A new vulnerability in Apple’s macOS and iOS systems has been disclosed by Google’s Project Zero, revealing how attackers could exploit serialization to bypass crucial memory protections.
Quick Summary – TLDR:
- Google Project Zero uncovered a vulnerability in Apple’s NSKeyedArchiver serialization framework.
- The flaw could allow attackers to bypass Address Space Layout Randomization (ASLR) protections.
- Exploitation requires crafted serialized data and no memory safety violations.
- Apple patched the issue in its March 31, 2025 security update.
What Happened?
Google security researcher Jann Horn, from the Project Zero team, revealed a novel technique that could enable memory address leaks on Apple devices without using traditional memory bugs or timing attacks.

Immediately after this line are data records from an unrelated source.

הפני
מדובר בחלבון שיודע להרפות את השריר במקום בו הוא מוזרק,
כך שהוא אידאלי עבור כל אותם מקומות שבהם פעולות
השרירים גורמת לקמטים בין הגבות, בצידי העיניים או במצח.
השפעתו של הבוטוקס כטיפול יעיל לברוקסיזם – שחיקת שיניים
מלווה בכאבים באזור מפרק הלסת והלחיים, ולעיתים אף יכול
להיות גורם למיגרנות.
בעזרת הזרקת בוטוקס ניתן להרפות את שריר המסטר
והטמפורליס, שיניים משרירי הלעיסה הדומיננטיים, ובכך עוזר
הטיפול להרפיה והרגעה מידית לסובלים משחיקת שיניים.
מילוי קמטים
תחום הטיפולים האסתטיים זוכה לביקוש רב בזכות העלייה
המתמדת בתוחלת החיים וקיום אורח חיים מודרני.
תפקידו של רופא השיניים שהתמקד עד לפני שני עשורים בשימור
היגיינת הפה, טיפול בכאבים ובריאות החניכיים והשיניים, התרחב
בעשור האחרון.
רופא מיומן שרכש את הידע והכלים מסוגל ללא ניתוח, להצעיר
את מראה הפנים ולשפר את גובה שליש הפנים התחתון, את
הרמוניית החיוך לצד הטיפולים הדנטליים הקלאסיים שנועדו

The vulnerability affects both macOS and iOS and takes advantage of how Apple’s NSKeyedArchiver serialization framework handles certain data structures.
Super cool potential ASLR leak via dictionary hashing by @tehjh! https://t.co/JyYUllUiQE
— Natalie Silvanovich (@natashenka) September 26, 2025
Although no real-world exploits were detected, the vulnerability provides an advanced method for attackers to weaken ASLR, a key defense used to protect memory from being predictably targeted.
How the Exploit Works?
The vulnerability hinges on how Apple’s Core Foundation framework manages pointer-keyed data structures. Specifically, it involves the behavior of the CFNull singleton and NSDictionary hash tables when custom hash handlers are not used.
Key Exploitation Techniques:
- CFNull Singleton Exposure: The CFNull object, commonly used in Apple systems, uses its memory address as a hash key. If this hash is not customized, it can leak pointer information.
- NSDictionary Manipulation: Attackers craft NSNumber keys that deliberately align with specific hash buckets. This allows them to predict and track how the data structure behaves.
- Serialization Order Analysis: By re-serializing the data and analyzing the order of the dictionary keys in the output, attackers can infer where objects are stored in memory.
In practice, about 50KB of carefully designed serialized data containing various NSNull and NSNumber keys is sent to an application. When that application deserializes and then re-serializes the content, the returned output reflects patterns that can reveal the memory address of the CFNull singleton.
Why This Matters?
Even though this technique does not directly compromise devices, it creates an avenue for advanced attacks. When combined with other exploits, it could be used to defeat ASLR protections, which are designed to randomize memory layouts and make memory corruption attacks harder to carry out.
By leaking memory addresses, attackers can gain the information needed to perform more accurate and reliable memory exploits, which might otherwise be impossible.
Apple’s Response and Fix
Apple fixed this issue as part of its March 31, 2025 security update. The update includes changes to the serialization framework to prevent object addresses from being used as lookup keys and introduces keyed hash functions to reduce leakage.
Project Zero chose to report the vulnerability directly to Apple rather than through its public bug tracker, citing the lack of clear real-world impact at the time.
Not Just a Theoretical Exercise
While the bug hasn’t been exploited in the wild, its discovery is important. It highlights how seemingly benign design choices, like using object pointers as hash keys, can introduce serious security risks.
The research also builds on earlier work around hash collision attacks and shows how subtle, indirect behaviors in frameworks like NSKeyedArchiver can be repurposed for information disclosure.
SQ Magazine Takeaway
Honestly, this one made me pause. It’s a textbook case of how clever attackers can abuse totally legit features in software to crack open security protections. Even without a real-world exploit, this discovery shows just how important it is to think deeply about how we use pointers, hashes, and serialization. Apple did the right thing by fixing it promptly, but this is a reminder for all developers: even internal app behaviors can create unexpected security gaps.